--- Data under study ---
= Beginning of Section =

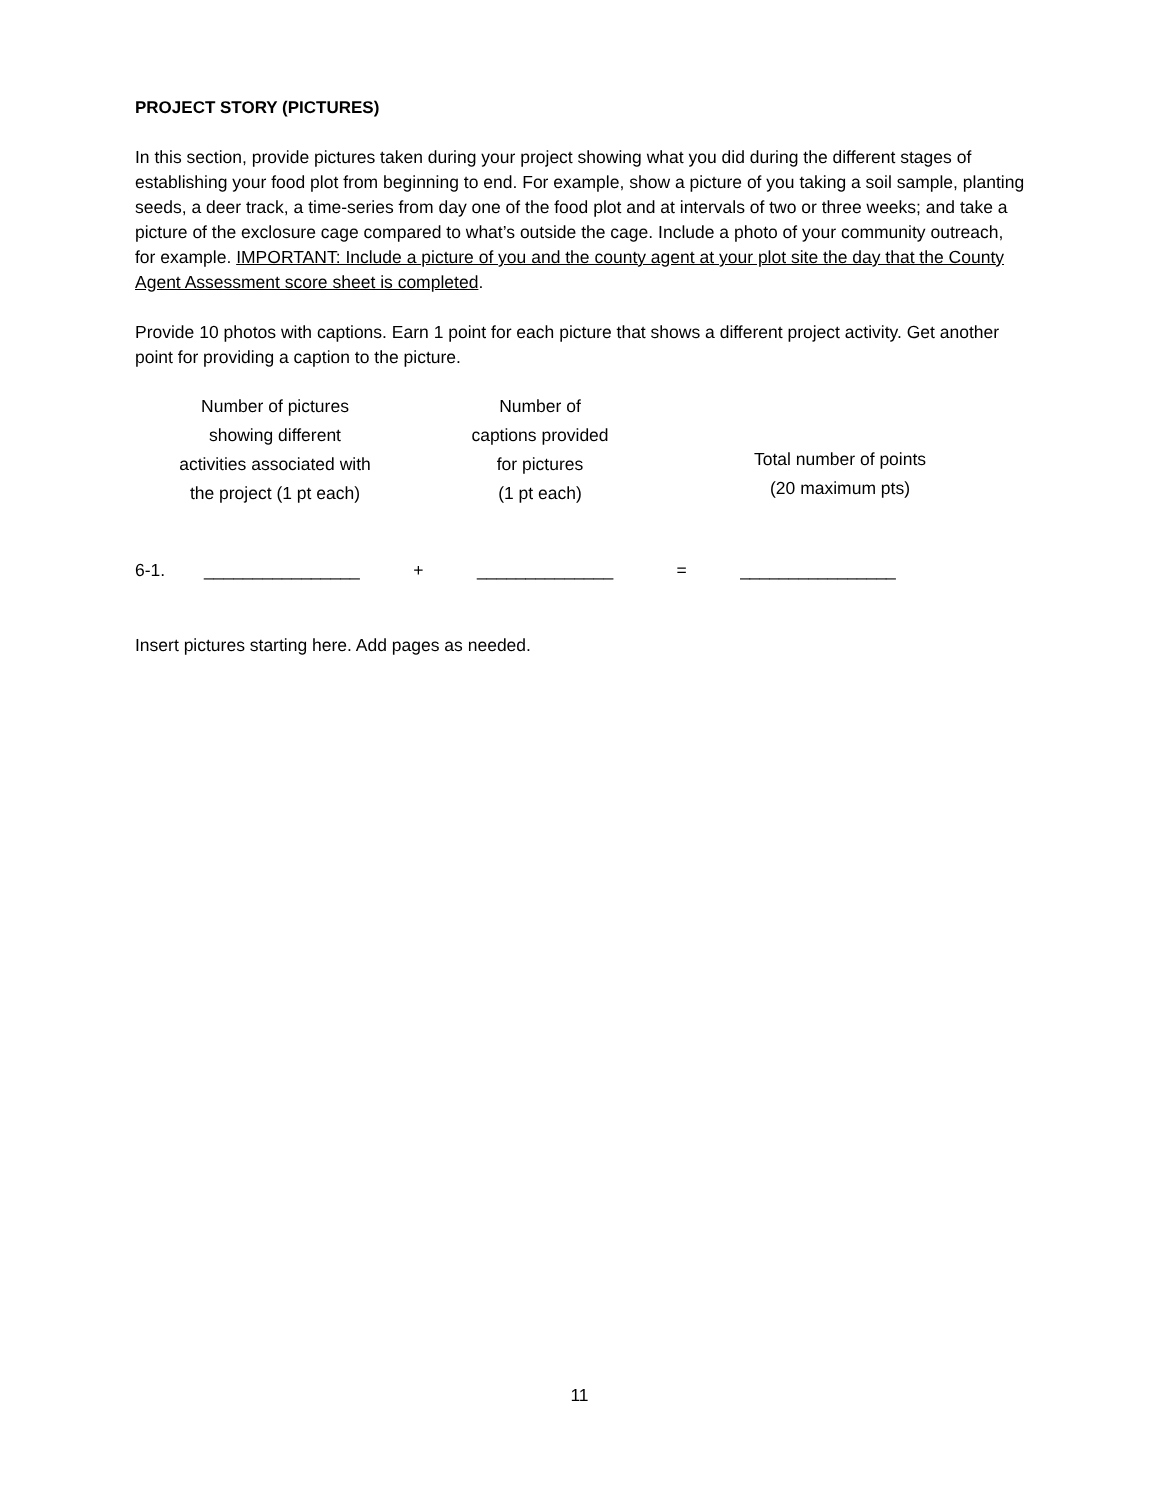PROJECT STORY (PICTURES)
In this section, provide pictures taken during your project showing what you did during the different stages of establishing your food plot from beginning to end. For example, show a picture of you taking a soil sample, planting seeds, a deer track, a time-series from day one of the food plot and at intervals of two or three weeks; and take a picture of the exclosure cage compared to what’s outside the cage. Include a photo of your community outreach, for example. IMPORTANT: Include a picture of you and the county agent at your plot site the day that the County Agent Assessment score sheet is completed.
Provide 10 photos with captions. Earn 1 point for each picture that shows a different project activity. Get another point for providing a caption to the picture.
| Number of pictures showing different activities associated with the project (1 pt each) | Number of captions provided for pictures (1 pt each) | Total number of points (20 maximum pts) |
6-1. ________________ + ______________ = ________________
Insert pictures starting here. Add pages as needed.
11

= End of Section =

Print the records again exactly, without the pictures.

PROJECT STORY (PICTURES)
In this section, provide pictures taken during your project showing what you did during the different stages of establishing your food plot from beginning to end. For example, show a picture of you taking a soil sample, planting seeds, a deer track, a time-series from day one of the food plot and at intervals of two or three weeks; and take a picture of the exclosure cage compared to what’s outside the cage. Include a photo of your community outreach, for example. IMPORTANT: Include a picture of you and the county agent at your plot site the day that the County Agent Assessment score sheet is completed.
Provide 10 photos with captions. Earn 1 point for each picture that shows a different project activity. Get another point for providing a caption to the picture.
| Number of pictures showing different activities associated with the project (1 pt each) | Number of captions provided for pictures (1 pt each) | Total number of points (20 maximum pts) |
6-1. ________________ + ______________ = ________________
Insert pictures starting here. Add pages as needed.
11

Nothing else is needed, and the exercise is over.